Verbindung zu Forschung
In der Beratungsstelle werden Erkenntnisse der Forschung zum Nutzen einzelner Personen umgesetzt und evaluiert. Bei Forschungsprojekten am Zentrum für Gerontologie werden die Mitarbeiter von LiA hinzugezogen, um Interessen der Praxis mit zu vertreten und Fragen der Praktikabilität mitzubeurteilen.
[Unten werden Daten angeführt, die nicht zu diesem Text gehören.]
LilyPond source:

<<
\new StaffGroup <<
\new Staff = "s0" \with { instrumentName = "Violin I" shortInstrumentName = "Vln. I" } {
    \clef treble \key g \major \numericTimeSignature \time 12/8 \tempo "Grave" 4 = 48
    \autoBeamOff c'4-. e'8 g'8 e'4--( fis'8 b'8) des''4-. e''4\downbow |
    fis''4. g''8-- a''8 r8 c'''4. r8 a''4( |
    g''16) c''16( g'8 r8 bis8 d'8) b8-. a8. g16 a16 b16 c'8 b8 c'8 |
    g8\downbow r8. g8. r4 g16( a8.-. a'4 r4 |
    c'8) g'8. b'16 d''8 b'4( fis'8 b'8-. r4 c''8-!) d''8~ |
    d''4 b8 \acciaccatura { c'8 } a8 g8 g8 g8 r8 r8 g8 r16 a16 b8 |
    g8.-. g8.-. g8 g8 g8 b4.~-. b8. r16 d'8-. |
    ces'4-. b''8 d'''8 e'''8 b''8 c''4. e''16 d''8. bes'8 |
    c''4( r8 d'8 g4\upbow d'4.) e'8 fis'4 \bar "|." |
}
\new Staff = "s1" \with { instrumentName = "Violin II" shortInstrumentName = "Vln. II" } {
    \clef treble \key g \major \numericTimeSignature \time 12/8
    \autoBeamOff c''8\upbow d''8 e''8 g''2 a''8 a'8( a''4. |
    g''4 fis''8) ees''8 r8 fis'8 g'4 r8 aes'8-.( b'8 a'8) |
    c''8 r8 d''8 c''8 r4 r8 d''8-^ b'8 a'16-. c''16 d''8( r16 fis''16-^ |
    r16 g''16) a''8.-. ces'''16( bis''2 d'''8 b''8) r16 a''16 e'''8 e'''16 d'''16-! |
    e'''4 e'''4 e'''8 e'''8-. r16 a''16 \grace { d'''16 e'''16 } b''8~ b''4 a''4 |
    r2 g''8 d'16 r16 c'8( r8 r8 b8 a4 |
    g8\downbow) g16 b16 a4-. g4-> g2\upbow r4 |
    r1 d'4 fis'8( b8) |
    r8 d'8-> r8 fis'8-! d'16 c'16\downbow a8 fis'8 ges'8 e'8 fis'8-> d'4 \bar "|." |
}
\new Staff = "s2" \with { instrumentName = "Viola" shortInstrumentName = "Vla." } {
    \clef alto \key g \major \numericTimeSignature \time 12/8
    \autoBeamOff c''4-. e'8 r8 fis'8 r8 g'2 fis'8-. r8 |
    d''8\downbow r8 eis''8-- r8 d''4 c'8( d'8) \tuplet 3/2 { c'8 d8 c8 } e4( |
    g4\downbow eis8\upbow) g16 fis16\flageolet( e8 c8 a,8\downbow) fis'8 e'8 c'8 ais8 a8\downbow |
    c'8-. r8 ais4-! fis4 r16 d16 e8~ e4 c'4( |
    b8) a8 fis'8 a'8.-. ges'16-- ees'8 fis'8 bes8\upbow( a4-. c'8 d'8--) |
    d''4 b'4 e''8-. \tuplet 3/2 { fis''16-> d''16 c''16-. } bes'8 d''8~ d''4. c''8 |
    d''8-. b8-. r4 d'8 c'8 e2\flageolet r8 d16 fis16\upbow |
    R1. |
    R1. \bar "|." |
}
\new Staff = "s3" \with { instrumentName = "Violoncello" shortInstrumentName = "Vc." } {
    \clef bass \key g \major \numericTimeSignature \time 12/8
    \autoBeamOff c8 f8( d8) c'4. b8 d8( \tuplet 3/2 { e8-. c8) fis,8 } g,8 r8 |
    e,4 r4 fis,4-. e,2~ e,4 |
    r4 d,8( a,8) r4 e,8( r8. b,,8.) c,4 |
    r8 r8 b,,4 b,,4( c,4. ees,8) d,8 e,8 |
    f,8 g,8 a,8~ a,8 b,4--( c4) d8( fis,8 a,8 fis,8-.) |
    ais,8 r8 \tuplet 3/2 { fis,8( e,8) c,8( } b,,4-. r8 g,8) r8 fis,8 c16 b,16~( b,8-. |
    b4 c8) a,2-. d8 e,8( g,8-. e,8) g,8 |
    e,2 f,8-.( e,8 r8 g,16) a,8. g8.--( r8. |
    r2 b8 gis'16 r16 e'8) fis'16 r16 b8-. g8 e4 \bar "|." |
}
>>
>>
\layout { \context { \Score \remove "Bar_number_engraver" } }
Ausserdem stellt sie sich als Anlaufstelle für Probanden, die Beratung benötigen, zur Verfügung.
Zukunftsdimensionen
Nachdem LiA sich nun 5 Jahre als Beratungsstelle für das Stadtgebiet, aber auch weit über die Grenzen der Stadt Zürich hinaus bewährt hat, ist für die Zukunft geplant, das Angebot zu erweitern.
Auf inhaltlicher Ebene soll es zukünftig auch Angebote zur präventiven Auseinandersetzung mit dem Alter und den damit verbundenen möglichen Schwierigkeiten und Herausforderungen geben. Die Nachfrage nach Gruppenarbeit zur thematischen Auseinandersetzung mit altersrelevanten Konfliktfeldern ist im letzten Jahr deutlich gestiegen. In Zukunft soll beispielsweise durch gezielte Gruppenangebote zu den Themen Weisheit im Alter, Beziehungsgestaltung bei Pflegebedürftigkeit eines Partners etc. Rechnung getragen werden.
Strukturell sollen Einsätze für ForschungspraktikantInnen aus der Klinischen- oder Gerontopsychologie ermöglicht werden.